ACTIONS TO TAKE:
• 1. In the Katrina article, list the three things Shirley Thomas says she would do with the drug dealers on her porch.
• 2. Based on the Katrina article, mark each statement yes or no and quote the words that decide it: (a) Shirley Thomas was a 68-year-old retired contractor. (b) She planned to live in the front half of the duplex while doing repairs. (c) The story is credited to Barry Yeoman.
• 3. Carry on the Katrina article about Shirley Thomas, starting right after her prayer.

EXCERPT TO READ:
================================

Katrina: The Untold Story
AARP magazine ran an article on the elderly since Katrina. Here are 2 links to the story.
This one has a bit of video with it: Click here
Here is the link to the story: Click here.
Katrina: The Untold Story
By Barry Yeoman, September & October 2007
When the monster hurricane ravaged New Orleans, its older residents were hit hardest. Two years later, the
Shortly before Hurricane Katrina tore its terrible path through the Gulf Coast, Shirley Thomas purchased a blue-green duplex where she planned to spend the rest of her life. The property, in New Orleans’s Seventh Ward, needed a lot of work. But there was a guest cottage in the back where the 68-year-old retired contractor planned to live while she did the repairs. The property was, she says, “in the heart of Gangsterville.” Drug dealers had taken over the front porch. They rolled dice and drank while waiting for their customers. That didn’t bother Shirley, an evangelical Christian who was used to doing outreach with some tough characters. She’d just chase the men off the porch, insist they pick up their beer cans—and then talk to them about cleaning up their lives. To her, this new home and her circumstances were all part of a divine plan. “Okay, Lord, I don’t have to wonder which corner I’m going to do my ministry on,” she prayed. “This is my ministry right here.”

================================

EXCERPTED RECORDS:

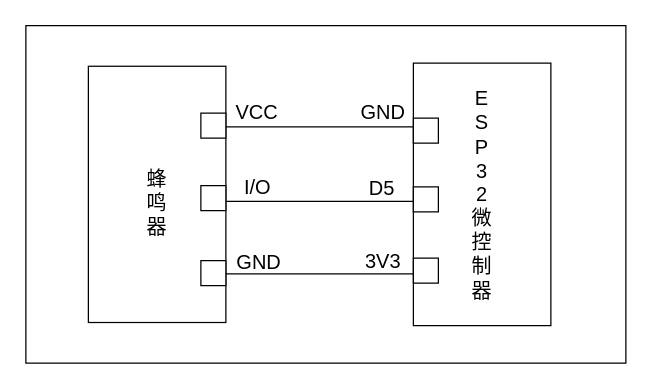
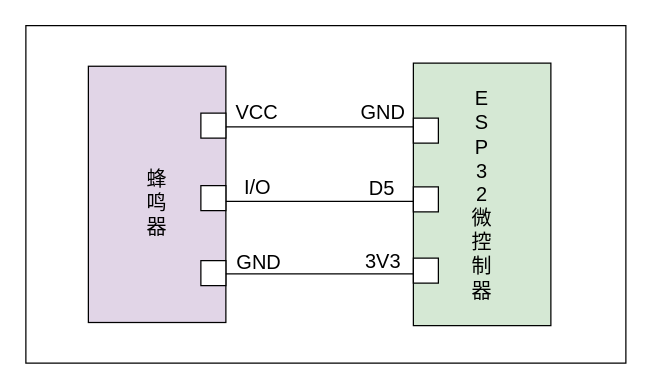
  <mxCell id="0" />
  <mxCell id="1" parent="0" />
  <mxCell id="2" value="" style="rounded=0;whiteSpace=wrap;html=1;" vertex="1" parent="1"><mxGeometry x="20" y="20" width="480" height="270" as="geometry" /></mxCell>
- <mxCell id="3" value="&lt;span style=&quot;font-size: 16px;&quot;&gt;E&lt;/span&gt;&lt;div&gt;&lt;span style=&quot;font-size: 16px;&quot;&gt;S&lt;/span&gt;&lt;/div&gt;&lt;div&gt;&lt;span style=&quot;font-size: 16px;&quot;&gt;P&lt;/span&gt;&lt;/div&gt;&lt;div&gt;&lt;span style=&quot;font-size: 16px;&quot;&gt;3&lt;/span&gt;&lt;/div&gt;&lt;div&gt;&lt;span style=&quot;font-size: 16px;&quot;&gt;2&lt;/span&gt;&lt;/div&gt;&lt;div&gt;&lt;span style=&quot;font-size: 16px;&quot;&gt;微&lt;/span&gt;&lt;/div&gt;&lt;div&gt;&lt;span style=&quot;font-size: 16px;&quot;&gt;控&lt;/span&gt;&lt;/div&gt;&lt;div&gt;&lt;span style=&quot;font-size: 16px;&quot;&gt;制&lt;/span&gt;&lt;/div&gt;&lt;div&gt;&lt;span style=&quot;font-size: 16px;&quot;&gt;器&lt;/span&gt;&lt;/div&gt;" style="rounded=0;whiteSpace=wrap;html=1;" vertex="1" parent="1"><mxGeometry x="330" y="50" width="110" height="210" as="geometry" /></mxCell>
- <mxCell id="4" value="&lt;br&gt;&lt;div&gt;&lt;div&gt;&lt;span style=&quot;font-size: 16px;&quot;&gt;蜂&lt;/span&gt;&lt;/div&gt;&lt;div&gt;&lt;span style=&quot;font-size: 16px;&quot;&gt;鸣&lt;/span&gt;&lt;/div&gt;&lt;div&gt;&lt;span style=&quot;font-size: 16px;&quot;&gt;器&lt;/span&gt;&lt;/div&gt;&lt;/div&gt;" style="rounded=0;whiteSpace=wrap;html=1;" vertex="1" parent="1"><mxGeometry x="70" y="52.5" width="110" height="205" as="geometry" /></mxCell>
+ <mxCell id="3" value="&lt;span style=&quot;font-size: 16px;&quot;&gt;E&lt;/span&gt;&lt;div&gt;&lt;span style=&quot;font-size: 16px;&quot;&gt;S&lt;/span&gt;&lt;/div&gt;&lt;div&gt;&lt;span style=&quot;font-size: 16px;&quot;&gt;P&lt;/span&gt;&lt;/div&gt;&lt;div&gt;&lt;span style=&quot;font-size: 16px;&quot;&gt;3&lt;/span&gt;&lt;/div&gt;&lt;div&gt;&lt;span style=&quot;font-size: 16px;&quot;&gt;2&lt;/span&gt;&lt;/div&gt;&lt;div&gt;&lt;span style=&quot;font-size: 16px;&quot;&gt;微&lt;/span&gt;&lt;/div&gt;&lt;div&gt;&lt;span style=&quot;font-size: 16px;&quot;&gt;控&lt;/span&gt;&lt;/div&gt;&lt;div&gt;&lt;span style=&quot;font-size: 16px;&quot;&gt;制&lt;/span&gt;&lt;/div&gt;&lt;div&gt;&lt;span style=&quot;font-size: 16px;&quot;&gt;器&lt;/span&gt;&lt;/div&gt;" style="rounded=0;whiteSpace=wrap;html=1;fillColor=#d5e8d4;" vertex="1" parent="1"><mxGeometry x="330" y="50" width="110" height="210" as="geometry" /></mxCell>
+ <mxCell id="4" value="&lt;br&gt;&lt;div&gt;&lt;div&gt;&lt;span style=&quot;font-size: 16px;&quot;&gt;蜂&lt;/span&gt;&lt;/div&gt;&lt;div&gt;&lt;span style=&quot;font-size: 16px;&quot;&gt;鸣&lt;/span&gt;&lt;/div&gt;&lt;div&gt;&lt;span style=&quot;font-size: 16px;&quot;&gt;器&lt;/span&gt;&lt;/div&gt;&lt;/div&gt;" style="rounded=0;whiteSpace=wrap;html=1;fillColor=#e1d5e7;" vertex="1" parent="1"><mxGeometry x="70" y="52.5" width="110" height="205" as="geometry" /></mxCell>
  <mxCell id="5" value="" style="rounded=0;whiteSpace=wrap;html=1;" vertex="1" parent="1"><mxGeometry x="160" y="90" width="20" height="20" as="geometry" /></mxCell>
  <mxCell id="6" value="" style="rounded=0;whiteSpace=wrap;html=1;direction=south;" vertex="1" parent="1"><mxGeometry x="160" y="148" width="20" height="20" as="geometry" /></mxCell>
  <mxCell id="7" value="" style="rounded=0;whiteSpace=wrap;html=1;" vertex="1" parent="1"><mxGeometry x="160" y="208" width="20" height="20" as="geometry" /></mxCell>
  <mxCell id="8" value="" style="rounded=0;whiteSpace=wrap;html=1;" vertex="1" parent="1"><mxGeometry x="330" y="94" width="20" height="20" as="geometry" /></mxCell>
  <mxCell id="9" value="" style="rounded=0;whiteSpace=wrap;html=1;" vertex="1" parent="1"><mxGeometry x="330" y="149" width="20" height="20" as="geometry" /></mxCell>
  <mxCell id="10" value="" style="rounded=0;whiteSpace=wrap;html=1;" vertex="1" parent="1"><mxGeometry x="330" y="206" width="20" height="20" as="geometry" /></mxCell>
  <mxCell id="11" value="" style="endArrow=none;html=1;rounded=0;exitX=1;exitY=0.5;exitDx=0;exitDy=0;entryX=0;entryY=0.5;entryDx=0;entryDy=0;" edge="1" parent="1"><mxGeometry width="50" height="50" relative="1" as="geometry"><mxPoint x="180" y="160.5" as="sourcePoint" /><mxPoint x="330" y="160.5" as="targetPoint" /></mxGeometry></mxCell>
  <mxCell id="12" value="" style="endArrow=none;html=1;rounded=0;exitX=1;exitY=0.5;exitDx=0;exitDy=0;entryX=0;entryY=0.5;entryDx=0;entryDy=0;" edge="1" parent="1"><mxGeometry width="50" height="50" relative="1" as="geometry"><mxPoint x="180" y="218.5" as="sourcePoint" /><mxPoint x="330" y="218.5" as="targetPoint" /></mxGeometry></mxCell>
  <mxCell id="13" value="&lt;font style=&quot;font-size: 16px;&quot;&gt;&amp;nbsp; &amp;nbsp;I/O&lt;/font&gt;" style="text;html=1;align=center;verticalAlign=middle;whiteSpace=wrap;rounded=0;" vertex="1" parent="1"><mxGeometry x="169" y="134" width="60" height="30" as="geometry" /></mxCell>
  <mxCell id="14" value="&lt;span style=&quot;font-size: 16px;&quot;&gt;&amp;nbsp; &amp;nbsp;GND&lt;/span&gt;" style="text;html=1;align=center;verticalAlign=middle;whiteSpace=wrap;rounded=0;" vertex="1" parent="1"><mxGeometry x="170" y="194" width="60" height="30" as="geometry" /></mxCell>
  <mxCell id="15" value="&lt;span style=&quot;font-size: 16px;&quot;&gt;D5&lt;/span&gt;" style="text;html=1;align=center;verticalAlign=middle;whiteSpace=wrap;rounded=0;" vertex="1" parent="1"><mxGeometry x="275" y="135" width="60" height="30" as="geometry" /></mxCell>
  <mxCell id="16" value="&lt;span style=&quot;font-size: 16px;&quot;&gt;3V3&lt;/span&gt;" style="text;html=1;align=center;verticalAlign=middle;whiteSpace=wrap;rounded=0;" vertex="1" parent="1"><mxGeometry x="276" y="193" width="60" height="30" as="geometry" /></mxCell>
  <mxCell id="17" value="&lt;span style=&quot;font-size: 16px;&quot;&gt;VCC&lt;/span&gt;" style="text;html=1;align=center;verticalAlign=middle;whiteSpace=wrap;rounded=0;" vertex="1" parent="1"><mxGeometry x="175" y="74" width="60" height="30" as="geometry" /></mxCell>
  <mxCell id="18" value="" style="endArrow=none;html=1;rounded=0;exitX=1;exitY=0.5;exitDx=0;exitDy=0;entryX=0;entryY=0.5;entryDx=0;entryDy=0;" edge="1" parent="1"><mxGeometry width="50" height="50" relative="1" as="geometry"><mxPoint x="180" y="101" as="sourcePoint" /><mxPoint x="330" y="101" as="targetPoint" /></mxGeometry></mxCell>
  <mxCell id="19" value="&lt;span style=&quot;font-size: 16px;&quot;&gt;GND&lt;/span&gt;" style="text;html=1;align=center;verticalAlign=middle;whiteSpace=wrap;rounded=0;" vertex="1" parent="1"><mxGeometry x="276" y="74" width="60" height="30" as="geometry" /></mxCell>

================================

ANSWERS PER TASK:
• 1.
- Chase the men off the porch
- Insist they pick up their beer cans
- Talk to them about cleaning up their lives

• 2.
(a) Yes: "the 68-year-old retired contractor"
(b) No: "there was a guest cottage in the back where the 68-year-old retired contractor planned to live while she did the repairs"
(c) Yes: "By Barry Yeoman, September & October 2007"

• 3.
Two miles away, Maurice Frisella was enjoying a quiet and genteel retirement in his meticulously kept Victorian home. The house was filled with antiques, including his collection of Blue Willow dinnerware and many original paintings of ships. Frisella, 83, had devoted most of his life to serving the parish church in his St. Roch neighborhood. “I was the oldest altar boy in captivity,” he says. “I washed the bishop’s hands, brought him the wine, put the sacred vessels on the altar, lit the candles.” After the church was closed, he and his friend Frederick “Buzz” Burkhardt, 80, whom he calls his adopted brother, developed comfortable rituals of their own. “We were just like two old monks,” Maurice says. “We’d get up; we’d have our coffee with chicory, real cream, and sugar. We’d put on the television and watch our beautiful, our wonderful, Martha Stewart. Then we’d have a little glass of wine. Four o’clock, we’d have our lime cocktail.” It was a good life for both of them.
In another New Orleans neighborhood, Althea Washington was getting used to the new circumstances of her life. She and her husband, Bertrand, had raised three children in Pontchartrain Park, with its neat brick houses and tree-lined streets. Bertrand, a retired assistant principal, loved Mardi Gras. “He rode on the floats,” recalls 75-year-old Althea, a retired teacher. “Sometimes I just sat there waiting to see him on the television, so I could record it to send it to my daughter.” In January 2005 Bertrand suffered a severe stroke. Althea shuttled him from one caregiver to another until finally she had to admit him to a suburban nursing home. (There is more story at the links above)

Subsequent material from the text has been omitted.